The predictive context and semantic association of the scripted dialog creates a positive reaction based on an increased ability to grasp meaning from the overall experience. The professionally executed, presentation primes the qualified prospect to accept the core marketing message delivered.
Professional Presentation: Branding Through The Storytelling Construct
We sometimes forget websites are communication vehicles for saying what you want people to hear, but if your audience doesn’t understand what you’re saying you’ve wasted your time and theirs. Meaningful communication is not a singular exercise, it’s the sum total of multiple presentation techniques starting with form. And one of the best formats for presenting material that is meant to be memorable and persuade is the story construct.

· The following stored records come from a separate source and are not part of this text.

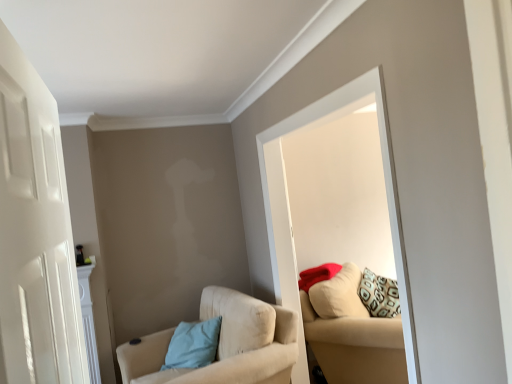
Question: Is white matte door at left with beige fabric couch at right?

Choices:
 (A) yes
 (B) no

Answer: (B)

Question: Considering the relative sizes of white matte door at left and beige fabric couch at right in the image provided, is white matte door at left shorter than beige fabric couch at right?

Choices:
 (A) no
 (B) yes

Answer: (B)

Question: Can beige fabric couch at right be found inside white matte door at left?

Choices:
 (A) yes
 (B) no

Answer: (B)

Question: From the image's perspective, is white matte door at left on beige fabric couch at right?

Choices:
 (A) yes
 (B) no

Answer: (A)

Question: From a real-world perspective, is white matte door at left positioned under beige fabric couch at right based on gravity?

Choices:
 (A) no
 (B) yes

Answer: (A)

Question: Is white matte door at left aimed at beige fabric couch at right?

Choices:
 (A) no
 (B) yes

Answer: (A)

Question: Would you consider beige fabric chair at lower left to be distant from white matte door at left?

Choices:
 (A) yes
 (B) no

Answer: (A)

Question: Is beige fabric chair at lower left to the left of white matte door at left from the viewer's perspective?

Choices:
 (A) yes
 (B) no

Answer: (B)

Question: Is beige fabric chair at lower left taller than white matte door at left?

Choices:
 (A) yes
 (B) no

Answer: (A)

Question: From a real-world perspective, is beige fabric chair at lower left under white matte door at left?

Choices:
 (A) yes
 (B) no

Answer: (A)

Question: Does beige fabric chair at lower left lie behind white matte door at left?

Choices:
 (A) yes
 (B) no

Answer: (A)

Question: Is white matte door at left completely or partially inside beige fabric chair at lower left?

Choices:
 (A) no
 (B) yes

Answer: (A)

Question: From a real-world perspective, is beige fabric couch at right located beneath white glossy mirror at upper center?

Choices:
 (A) yes
 (B) no

Answer: (A)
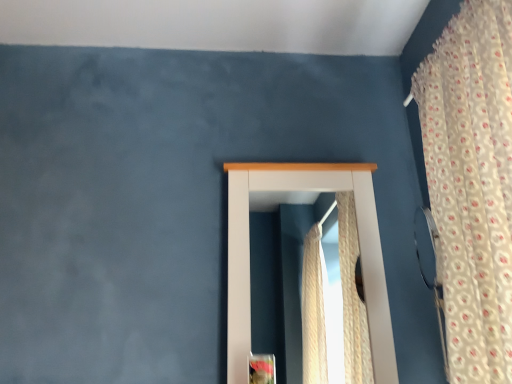
Question: Could you tell me if white wooden window at center is facing floral fabric curtain at right?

The Story Construct: Beginning-Problem, Middle-Consequences, End-Solution
A story consists of a beginning, middle, and end. But even a well-formatted story won’t have much impact unless someone has something at stake, that someone in reality is your audience, who is represented and guided through the experience by the surrogate online Web-character who presents the problem (the beginning), elaborates the consequences (the middle), and furnishes the resolution (the end). There are many different ways to interpret and deliver this commercial format but they all rely on a stylish presentation of the problem, its consequence, and the proposed solution.
The Performance
The ability to absorb content is based on how well it is designed and how expertly it is delivered. It shouldn’t be so heavy-handed that it irritates or so complex that it confuses, but it should be engaging enough to induce your audience to watch it again and even to pass it along to colleagues and friends.
There are numerous verbal and visual techniques that can be employed to engage an audience and prime them for action. Being creative doesn’t mean you have to reinvent the wheel: slip streaming techniques using familiar themes, voices, music, universal truths, and classic scenarios can all be used in creative ways to make even the driest content more palatable.
After The Fact
Not everything works and sometimes things that work don’t work the first time you try them. In the long run good concepts, professionally delivered will succeed if you give them a chance and stick with them. A brand, an image, and an identity are built over time with a sustained expert effort based on a consistent approach and a strict adherence to a focused core message.
What makes Web-video such a powerful Web-branding tool is it’s ability to prime your audience to react positively to your message when delivered in a compelling memorable manner. And unlike other forms of marketing communication it is relatively affordable to create and implant allowing for the sustained effort necessary to establish and maintain your brand identity.